Monday, 22 February 2016

U.S. scrambles to contain IS in Libya

Senegalese commandos disembark from their raft during an exercise with trainers from the Dutch and American militaries earlier this month. The Pentagon has proposed spending $200
million this year to help train and equip the armies and security forces of North and West African countries. File photo.

The Islamic State’s branch in Libya is deepening its reach across a wide area of Africa, attracting new recruits from countries like Senegal that had been largely immune to the jihadist propaganda — and forcing the African authorities and their Western allies to increase efforts to combat the fast-moving threat.

The U.S. airstrikes in northwestern Libya on Friday, which demolished an Islamic State training camp and were aimed at a top Tunisian operative, underscore the problem, Western officials said. The more than three dozen suspected IS fighters killed in the bombing were recruited from Tunisia and other African countries, officials said, and were believed to be rehearsing an attack against Western targets.

Even as U.S. intelligence agencies say the number of IS fighters in Iraq and Syria has dropped to about 25,000 from a high of about 31,500, partly because of the U.S.-led air campaign there, the group’s ranks in Libya have roughly doubled in the same period, to about 6,500 fighters. More than a dozen U.S. and allied officials spoke of their growing concern about the militant organisation’s expanding reach from Libya and across Africa on rules of anonymity because the discussions involved intelligence and military planning.

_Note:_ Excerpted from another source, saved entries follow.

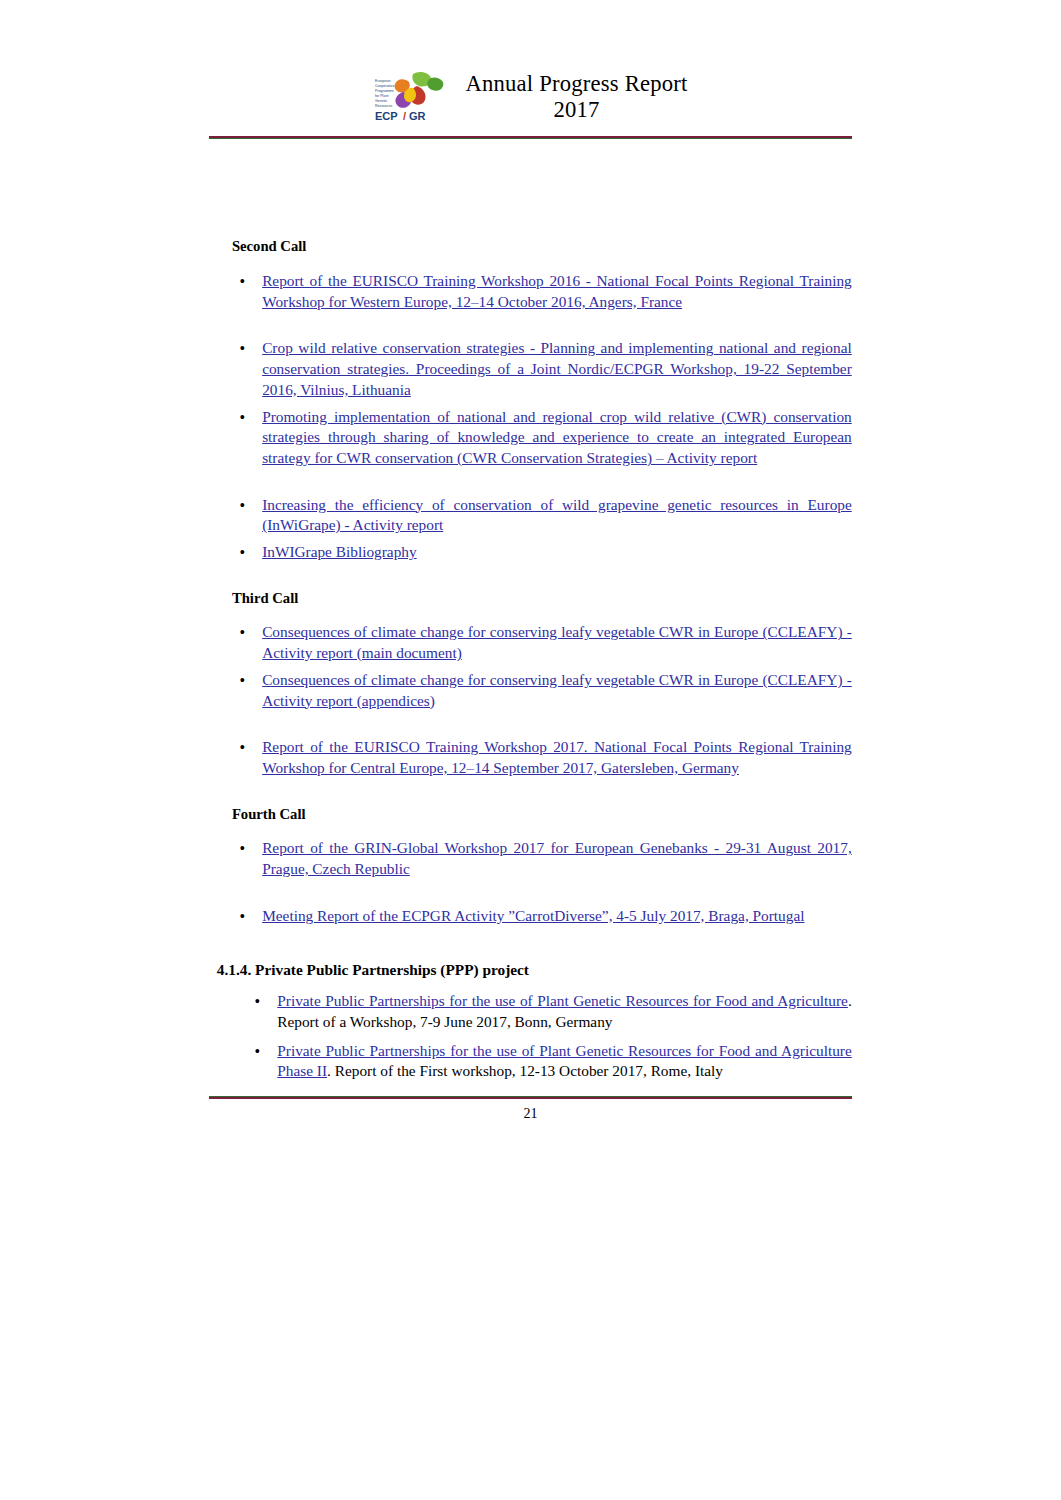European Cooperative Programme for Plant Genetic Resources ECP / GR
Annual Progress Report 2017
Second Call
Report of the EURISCO Training Workshop 2016 - National Focal Points Regional Training Workshop for Western Europe, 12–14 October 2016, Angers, France
Crop wild relative conservation strategies - Planning and implementing national and regional conservation strategies. Proceedings of a Joint Nordic/ECPGR Workshop, 19-22 September 2016, Vilnius, Lithuania
Promoting implementation of national and regional crop wild relative (CWR) conservation strategies through sharing of knowledge and experience to create an integrated European strategy for CWR conservation (CWR Conservation Strategies) – Activity report
Increasing the efficiency of conservation of wild grapevine genetic resources in Europe (InWiGrape) - Activity report
InWIGrape Bibliography
Third Call
Consequences of climate change for conserving leafy vegetable CWR in Europe (CCLEAFY) - Activity report (main document)
Consequences of climate change for conserving leafy vegetable CWR in Europe (CCLEAFY) - Activity report (appendices)
Report of the EURISCO Training Workshop 2017. National Focal Points Regional Training Workshop for Central Europe, 12–14 September 2017, Gatersleben, Germany
Fourth Call
Report of the GRIN-Global Workshop 2017 for European Genebanks - 29-31 August 2017, Prague, Czech Republic
Meeting Report of the ECPGR Activity ”CarrotDiverse”, 4-5 July 2017, Braga, Portugal
4.1.4. Private Public Partnerships (PPP) project
Private Public Partnerships for the use of Plant Genetic Resources for Food and Agriculture. Report of a Workshop, 7-9 June 2017, Bonn, Germany
Private Public Partnerships for the use of Plant Genetic Resources for Food and Agriculture Phase II. Report of the First workshop, 12-13 October 2017, Rome, Italy
21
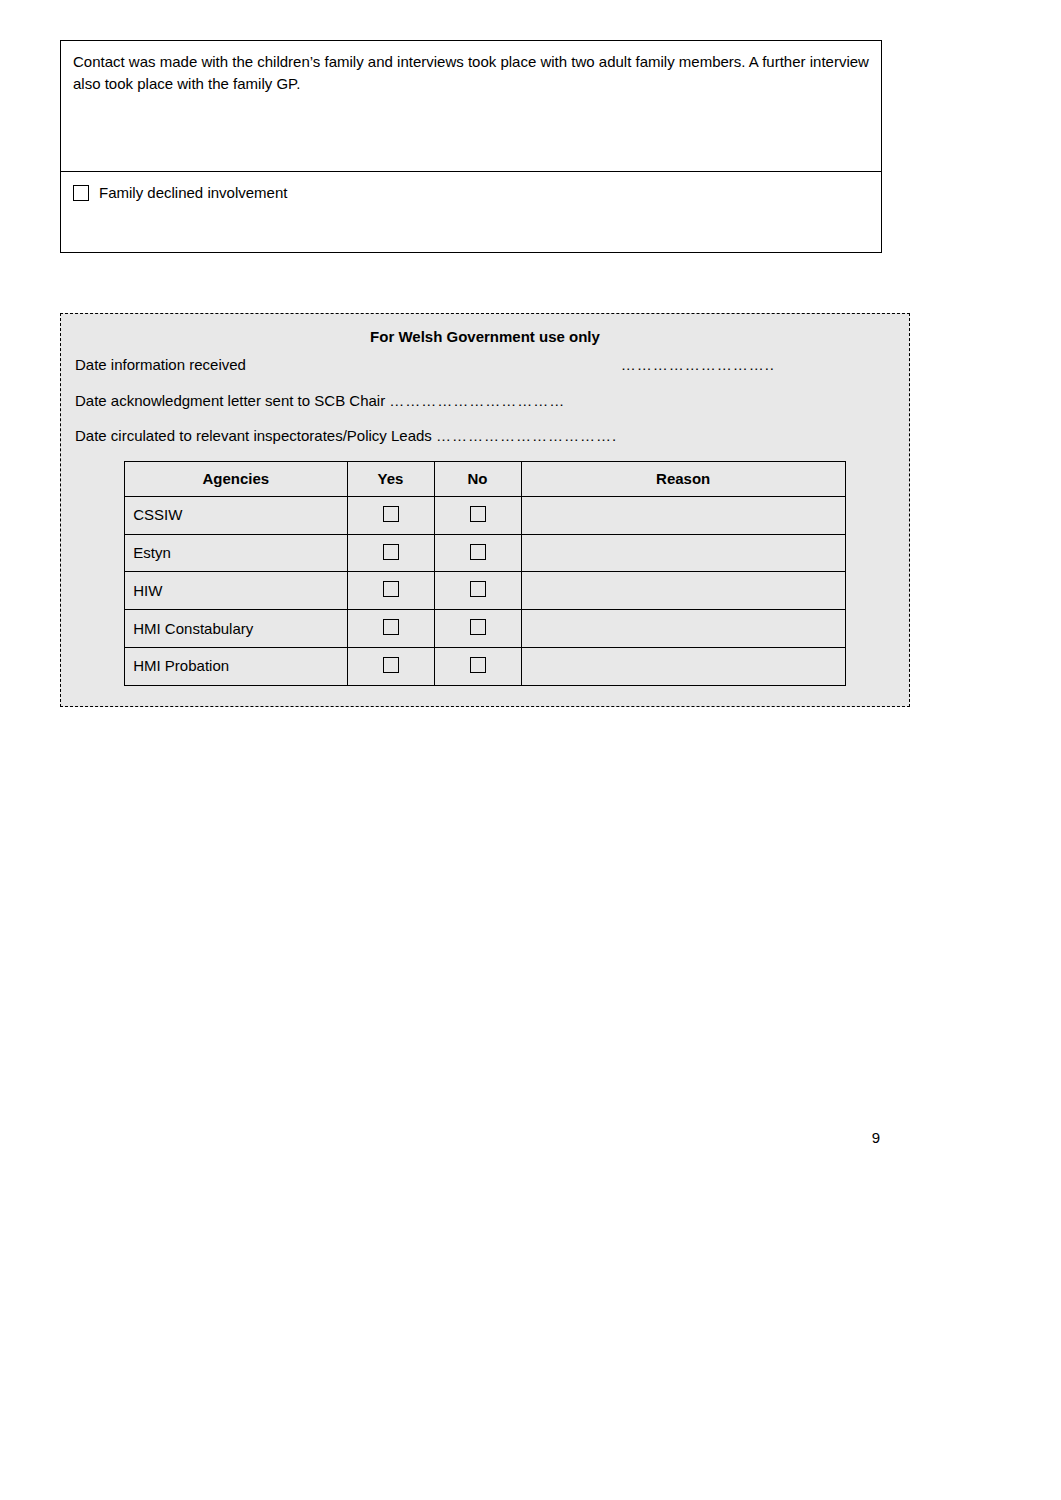Contact was made with the children’s family and interviews took place with two adult family members. A further interview also took place with the family GP.
Family declined involvement
For Welsh Government use only
Date information received ………………………..
Date acknowledgment letter sent to SCB Chair ……………………………
Date circulated to relevant inspectorates/Policy Leads …………………………….
| Agencies | Yes | No | Reason |
| --- | --- | --- | --- |
| CSSIW | | | |
| Estyn | | | |
| HIW | | | |
| HMI Constabulary | | | |
| HMI Probation | | | |
9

IS leaders in Syria are telling recruits travelling north from West African nations like Senegal and Chad, as well as others streaming up through Sudan in eastern Africa, not to press on to West Asia. Instead, they are being told to stay put in Libya. U.S. intelligence officials, who described the recent orders from IS leaders, say the organisation’s immediate goal is to carve out a new caliphate in Libya, and there are signs the affiliate is trying to establish state-like institutions there.

Broader operation

The rising threat from Libya comes as President Barack Obama is being asked by many of his top military and intelligence advisers to approve the broader use of U.S. military force in Libya to open another front against the IS.

While administration officials have disclosed that Mr. Obama is mulling over how large of a military campaign to order for Libya, the new intelligence reports and the analysis on the spread of the IS are energising the high-level debate in Washington and allied capitals.

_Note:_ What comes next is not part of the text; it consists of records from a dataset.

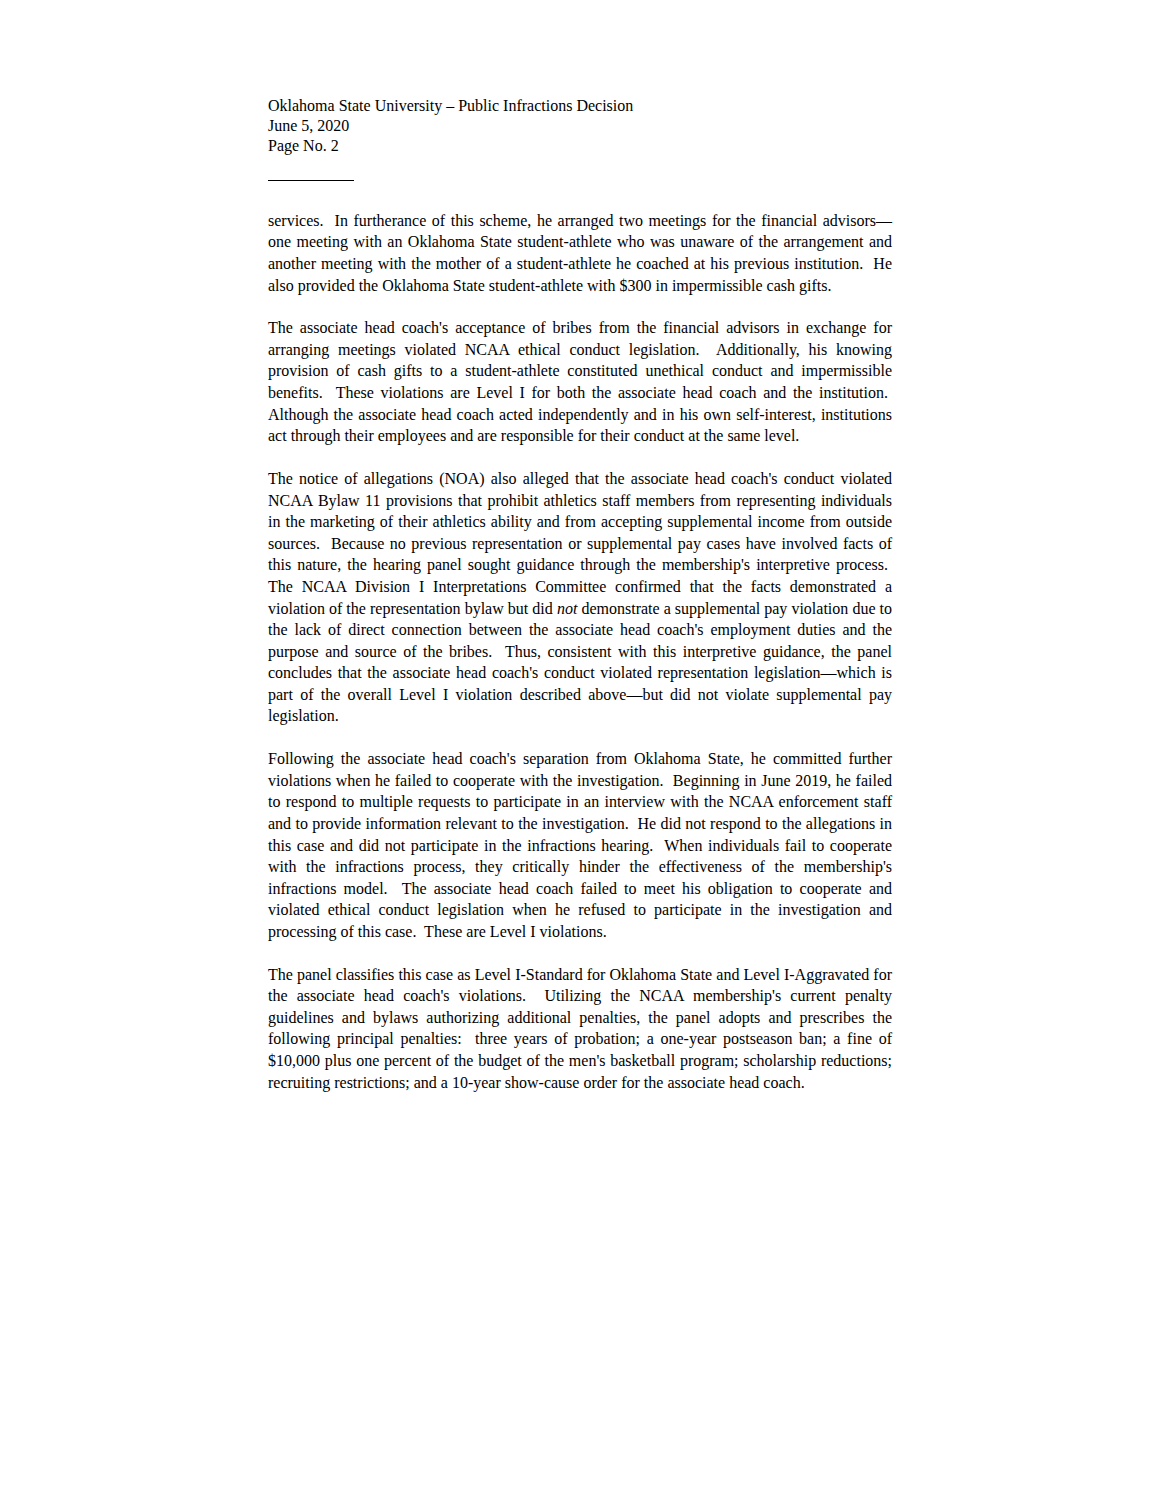Oklahoma State University – Public Infractions Decision
June 5, 2020
Page No. 2
services. In furtherance of this scheme, he arranged two meetings for the financial advisors—one meeting with an Oklahoma State student-athlete who was unaware of the arrangement and another meeting with the mother of a student-athlete he coached at his previous institution. He also provided the Oklahoma State student-athlete with $300 in impermissible cash gifts.
The associate head coach's acceptance of bribes from the financial advisors in exchange for arranging meetings violated NCAA ethical conduct legislation. Additionally, his knowing provision of cash gifts to a student-athlete constituted unethical conduct and impermissible benefits. These violations are Level I for both the associate head coach and the institution. Although the associate head coach acted independently and in his own self-interest, institutions act through their employees and are responsible for their conduct at the same level.
The notice of allegations (NOA) also alleged that the associate head coach's conduct violated NCAA Bylaw 11 provisions that prohibit athletics staff members from representing individuals in the marketing of their athletics ability and from accepting supplemental income from outside sources. Because no previous representation or supplemental pay cases have involved facts of this nature, the hearing panel sought guidance through the membership's interpretive process. The NCAA Division I Interpretations Committee confirmed that the facts demonstrated a violation of the representation bylaw but did not demonstrate a supplemental pay violation due to the lack of direct connection between the associate head coach's employment duties and the purpose and source of the bribes. Thus, consistent with this interpretive guidance, the panel concludes that the associate head coach's conduct violated representation legislation—which is part of the overall Level I violation described above—but did not violate supplemental pay legislation.
Following the associate head coach's separation from Oklahoma State, he committed further violations when he failed to cooperate with the investigation. Beginning in June 2019, he failed to respond to multiple requests to participate in an interview with the NCAA enforcement staff and to provide information relevant to the investigation. He did not respond to the allegations in this case and did not participate in the infractions hearing. When individuals fail to cooperate with the infractions process, they critically hinder the effectiveness of the membership's infractions model. The associate head coach failed to meet his obligation to cooperate and violated ethical conduct legislation when he refused to participate in the investigation and processing of this case. These are Level I violations.
The panel classifies this case as Level I-Standard for Oklahoma State and Level I-Aggravated for the associate head coach's violations. Utilizing the NCAA membership's current penalty guidelines and bylaws authorizing additional penalties, the panel adopts and prescribes the following principal penalties: three years of probation; a one-year postseason ban; a fine of $10,000 plus one percent of the budget of the men's basketball program; scholarship reductions; recruiting restrictions; and a 10-year show-cause order for the associate head coach.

Before resorting to any wider military action, however, the White House and Western allies like Britain, Italy and France are trying to help create a unity government in Libya.

The goal is to use such a new central authority to rally dozens of fractious militias to fight against a common enemy — the IS. U.S. and European special operations forces could help advise and assist those militias, officials said.

“Our strong preference, as has always been the case, is to train Libyans to fight,” Mr. Obama said last week at a news conference in California. The administration and its allies are taking several steps to prepare to train Libyan troops should a newly formed unity government request such aid. They are also rushing to bolster pivotal African allies outside Libya as a bulwark against IS expansion on the continent.

The Pentagon has proposed spending $200 million this year to help train and equip the armies and security forces of North and West African countries.

The U.S. is about to break ground on a $50 million drone base in Agadez, Niger, that will allow Reaper surveillance aircraft to fly hundreds of miles closer to southern Libya.

‘Increased border patrols’

Col. Mahamane Laminou Sani, Niger’s top intelligence officer, said in an interview that his country had increased its border patrols against the threat in neighbouring Libya, and French troops stationed in Niger’s far north are doing the same.

The IS in Libya is now the most dangerous of the group’s eight affiliates, counter-terrorism officials say. About half a dozen senior IS lieutenants have arrived from Syria in recent months to build up the franchise, these officials say.

New U.S. and allied intelligence assessments say IS commanders in Libya are seizing territory there, starting to tax its residents and setting up quasi-government institutions.

“They’re trying to establish a state-wide structure,” Brett McGurk, Obama’s envoy to the U.S.-led coalition fighting the IS, told U.S. lawmakers this month.

The militant group is also starting to move in on the lucrative African migrant-smuggling operations that have been thriving in lawless Libya, developing a new source of revenue for the terror group.